Page 48 of Toxic

She was holding Dani’s daughter and smiled up at me. “I don’t mind staying.”

My heart thumped hard against my rib cage. Fuck. Seeing her holding a baby and getting along with my family? If I wasn’t already falling for her, I would have started then.

I moved around the room, speaking to my brothers, making plans for the next couple of days of work when I noticedsomething. The kids were missing. And so was Isla. I tried to catch Butcher’s attention, but he was busy talking to a wide-eyed Gwen.

Judging by the motions he was making I was pretty sure he was telling her how to disembowel somebody. I started toward the stairs and noticed the door at the back of the hallway was open, so I changed directions.

They were in the gym. The kids idolized Isla at this point and she was really finding a groove with them. She didn’t seem to realize how personable she actually was. The women loved her. The kids loved her. Hell, she’d managed to mostly tame Butcher, so we loved her too. Not that he’d ever be fully tamed.

I frowned as I watched her tie Taylor and Sean’s hands together. They both had knives in their free hands.

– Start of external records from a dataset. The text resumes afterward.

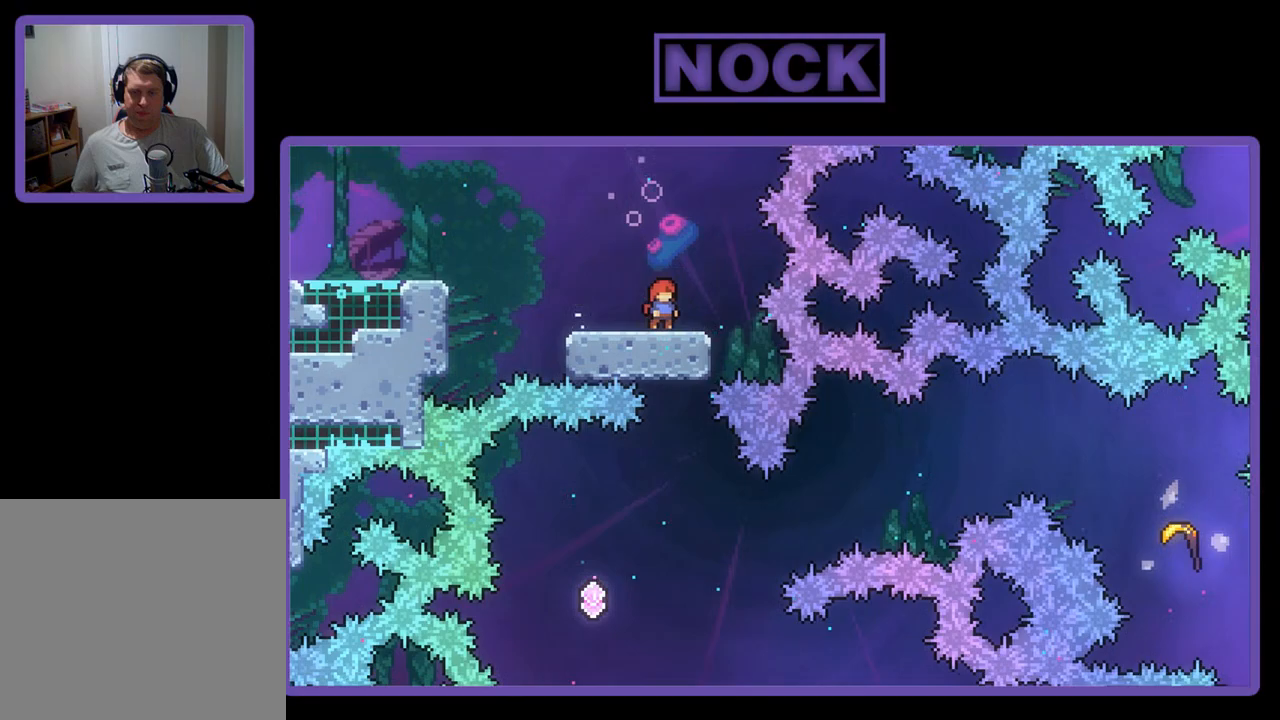
{"buttons": ["R2"], "left_stick": "center", "events": []}
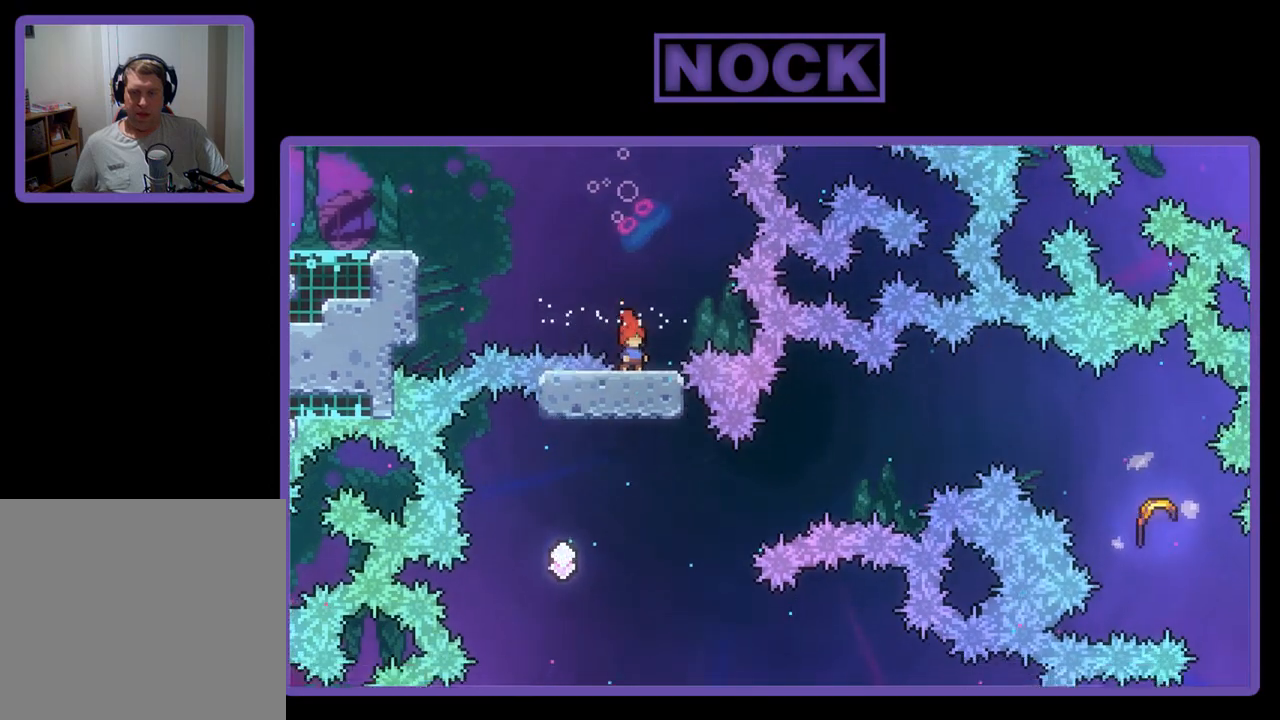
{"buttons": ["R2", "DPAD_UP", "DPAD_RIGHT"], "left_stick": "center", "events": [[83, "DPAD_LEFT", "down"], [317, "DPAD_LEFT", "up"], [383, "DPAD_RIGHT", "down"], [383, "DPAD_UP", "down"]]}
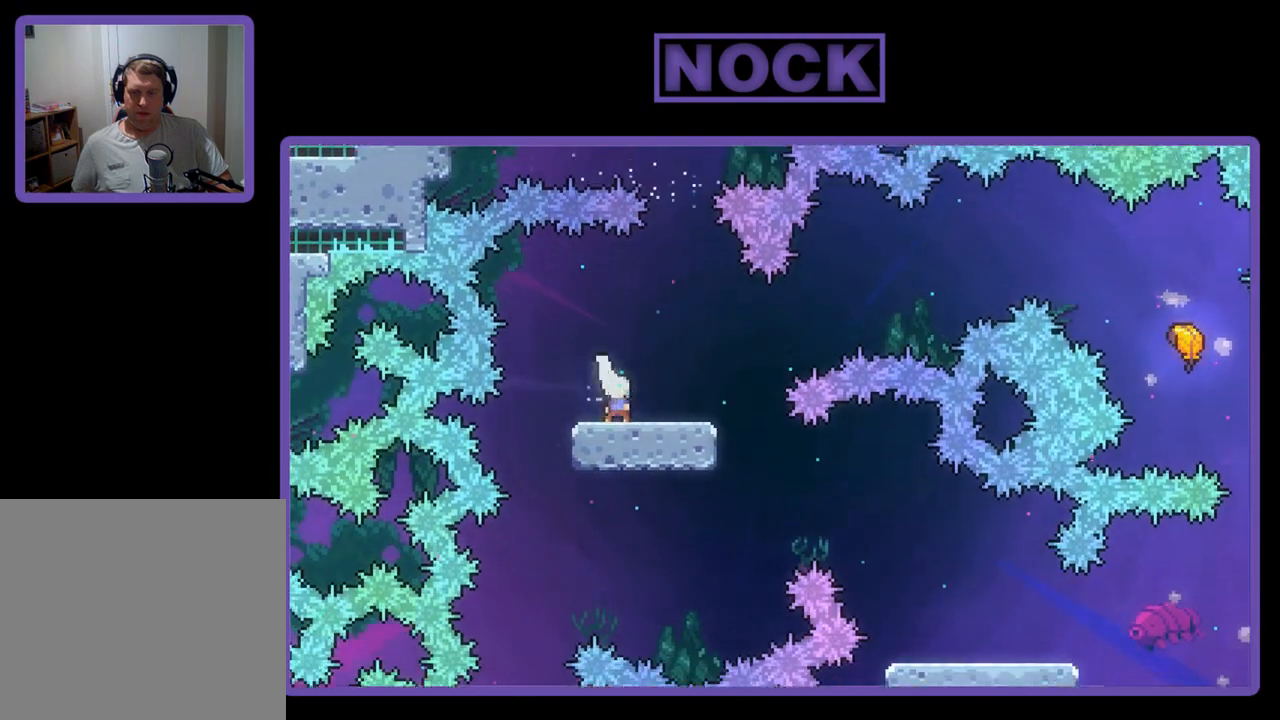
{"buttons": ["CIRCLE", "R2", "DPAD_UP", "DPAD_RIGHT"], "left_stick": "center", "events": [[50, "CROSS", "down"], [200, "CROSS", "up"], [400, "CIRCLE", "down"]]}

“Okay. This is how I was taught to settle arguments. There will be a three-minute time limit. You stay tied together and whoever has the least amount of cuts on their body at the end, wins the argument.”

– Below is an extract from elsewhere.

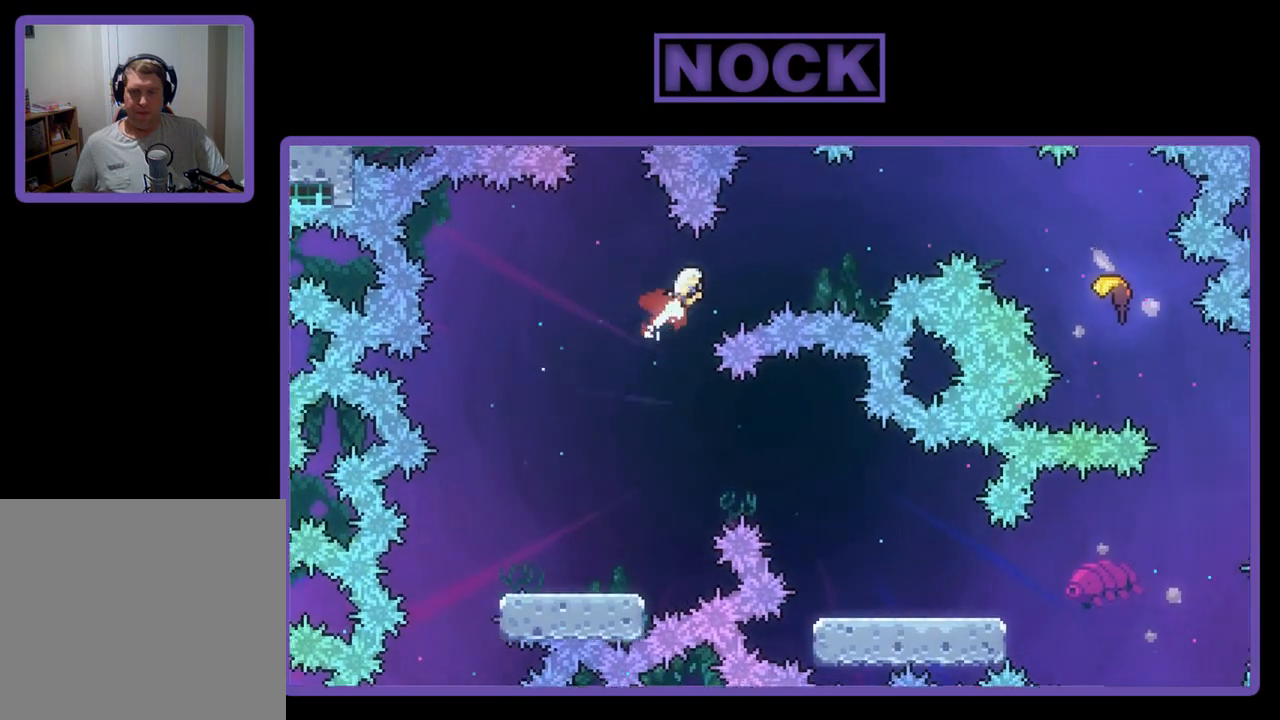
{"buttons": ["CIRCLE", "R2", "DPAD_UP", "DPAD_RIGHT"], "left_stick": "center", "events": [[50, "CIRCLE", "up"], [483, "CIRCLE", "down"]]}
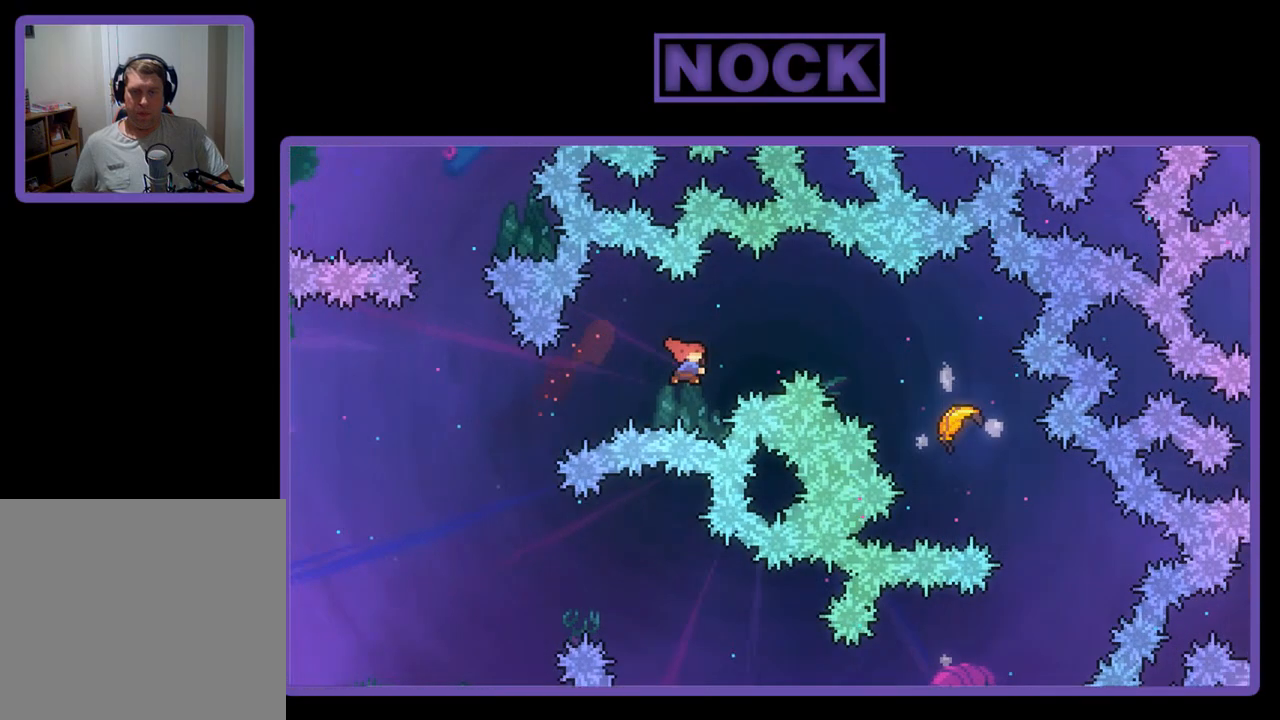
{"buttons": ["R2", "DPAD_RIGHT"], "left_stick": "center", "events": [[167, "CIRCLE", "up"], [433, "DPAD_UP", "up"]]}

My jaw dropped and I studied the blades. They weren’t the fake knives Lock had bought after he’d caught us practicing with real knives. These were as real as the blades we’d used on each other.

“Isla,” I barked. Everyone froze. “You can’t let them use real knives,” I told her.

She frowned. “How are we supposed to know how many strikes there were?”

“Where the hell were you taught this?” I asked. “You know what? Don’t answer that, I have an idea.” Grabbing the knives from the two kids, I scowled at her. “No knives while I’m gone.”

“But they were arguing…” she said as if this were some justification for a knife fight.

I was pretty sure she wasn’t going to actually let them use the blades on each other. I paused. Somewhat sure. Not really thatsure at all. I moved faster. I opened Lock’s office and grabbed two permanent markers. Bringing them back, I handed them over. “Whoever gives the most marks wins,” I explained.

“Oh great idea!” Isla said. She looked down at her watch. “Go!”

I leaned toward her. “What’s the argument over?”

She shrugged. “Not sure. Found them about ready to brawl and figured I’d better intervene. I’ll remember the marker trick for next time. Can’t have the mom brigade getting all squeamish on me.”

Eyeing her, I asked, “You weren’t actually going to let them cut each other, right?”

She rolled her eyes at me. “I’m not a monster. I was going to switch them out with the fakes before actually starting the fight. Jenny and Gwen would kill me if I let them cut each other. I just wanted them to feel the anticipation first.” By her tone I still wasn’t sure that the issue was kids cutting each other versus getting bitched at by the moms.

I chuckled. “You’re diabolical.” I watched as Taylor tugged Sean in close and raked her marker across exposed skin. Feeling better about leaving them alone with Isla, I walked back out to join the others.

“Do you know the gender yet?” Eva asked Jenny as I approached.

“Oh man,” Smoke groaned. Everyone looked over at him. “I’m just saying, it’d better be a boy.”

“Why?” Priest growled at him.

“Because your girls are little hellions,” Idaho said with a chuckle. “We’re hoping a boy will be more calm.”

“More calm?” I said with a laugh. “He’d be a feral little raccoon.”

“Badger,” Butcher corrected.

I nodded. “Yeah, that’s better.”

“Can we please stop speaking about my baby like he, or she, is going to be an animal,” Jenny said, scowling at us.

“Sure,” I said, eyes wide and innocent.

“You’re so bad,” Billie whispered to me. “You just like to rile them all up.”

“Come on,” I told her, grabbing her by the waist and hauling her along with me. Her grandfather hastily hid the drink he was holding as we walked by. I wasn’t about to rat anyone out for drinking so I kept her attention on me until we were out the door. “I want to show you something.” I led her outside the clubhouse and over to my bike. “This is Nora.”